Following up on her suggestion in Barbados on July 2, ahead of the CARICOM Heads of Government Conference, ECLAC executive secretary Alicia Bárcena will present the debt relief proposal and call for the creation of a regional resilience fund, at the July 13-16 Third International Conference on Financing for Development.
In 2013, Antigua and Barbuda, Barbados, Grenada, Jamaica and St. Kitts and Nevis were among the 20 most indebted countries in the world, according to the ratio of their public debt to their Gross Domestic Product (GDP). That year, the total debt burden, both internal and external, of 15 Caribbean countries amounted to US$46 billion, or 71 per cent of sub regional GDP.
According to ECLAC’s figures, the external public debt in seven countries with available and complete information – Belize, Dominica, Grenada, Guyana, Jamaica, St. Lucia and St. Vincent and the Grenadines – totals almost US$11 billion. Of that amount, 40 per cent is multilateral and 14 per cent is bilateral, while the rest is private debt that is publicly guaranteed.

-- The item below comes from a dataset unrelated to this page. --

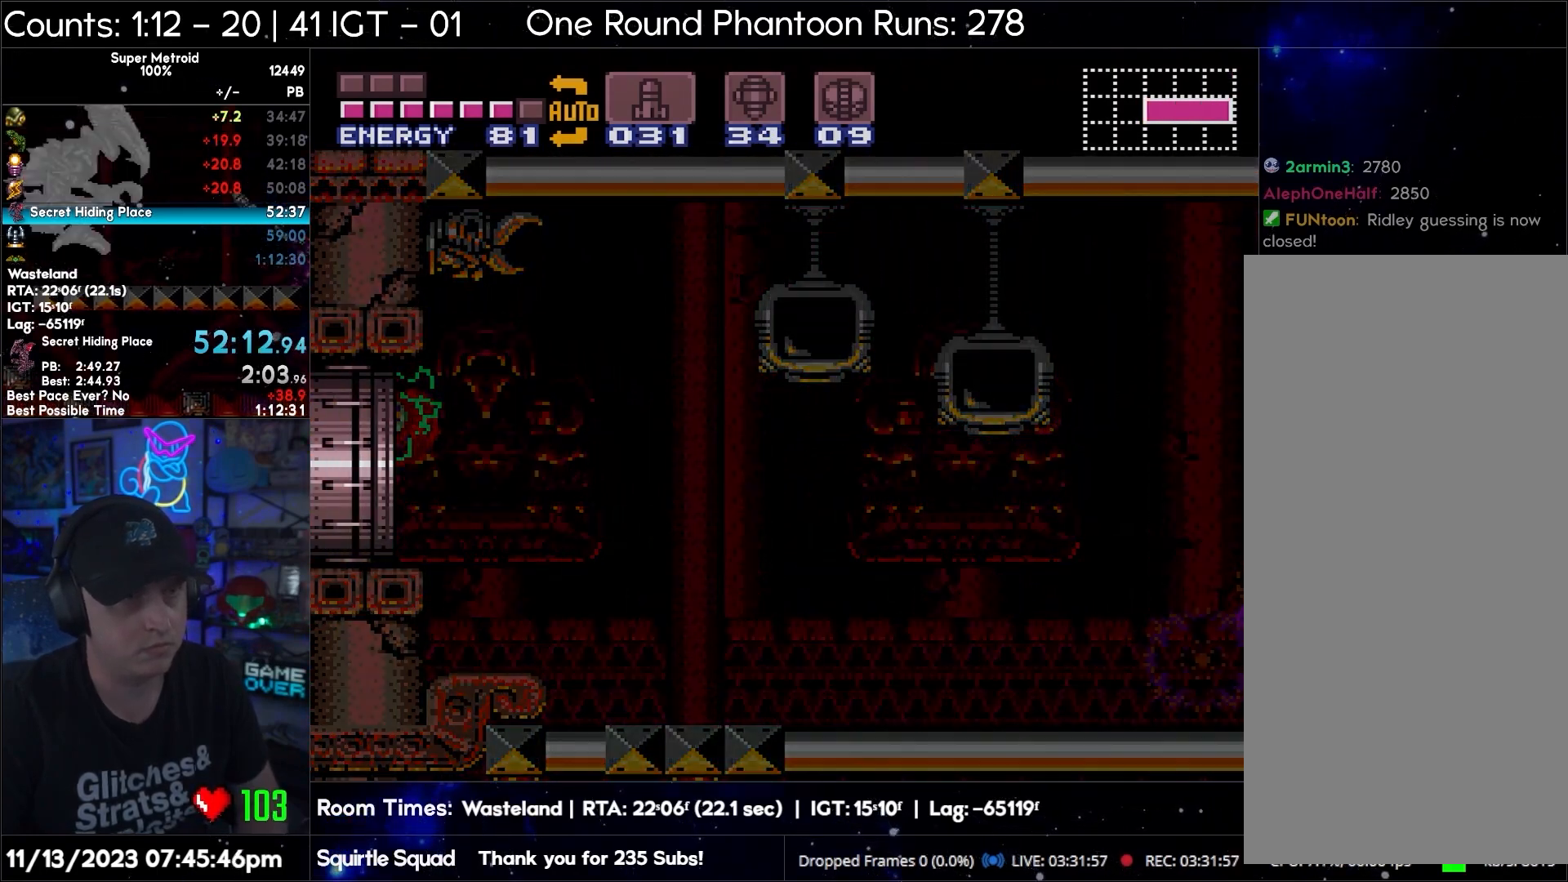
{"buttons": ["A"], "events": [[33, "DPAD_LEFT", "up"], [167, "DPAD_LEFT", "down"], [317, "DPAD_LEFT", "up"], [350, "B", "up"]]}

Making its case for debt relief against that background, ECLAC said the tax adjustments that countries would have to make to reduce debt to sustainable levels would be “so tough that they would put countries into recession”.
“Additionally, the organization stresses that this debt has not been the result of political errors, poor fiscal management or the global financial crisis, but rather stems from external shocks, aggravated by the inherent vulnerability affecting the Small Island Developing States (SIDS) of the Caribbean, and the decline in foreign direct investments in recent decades,” it said.
ECLAC added that Caribbean countries, which are considered to be middle-income, have limited access to external loans with favourable conditions, which forces them to resort to commercial sources of financing that increase their debt burden.
“Furthermore, all of this will limit their capacity to implement the post-2015 development agenda,” the UN body stated.
Speaking at a high-level meeting that preceded the official opening of the CARICOM meeting, Bárcena suggested that CARICOM reach an agreement with the Caribbean Development Bank (CDB), the World Bank and the IMF to achieve a gradual write-off of total multilateral external public debt, since those funds were earmarked to finance recovery measures after the impact of natural disasters between 1990 and 2014.
In return, ECLAC said, the beneficiary countries should make annual payments to a Caribbean resilience fund that could be managed by the CDB and the main goals of which would be to address natural disasters, finance climate change adaptation and mitigation measurements, and boost social development.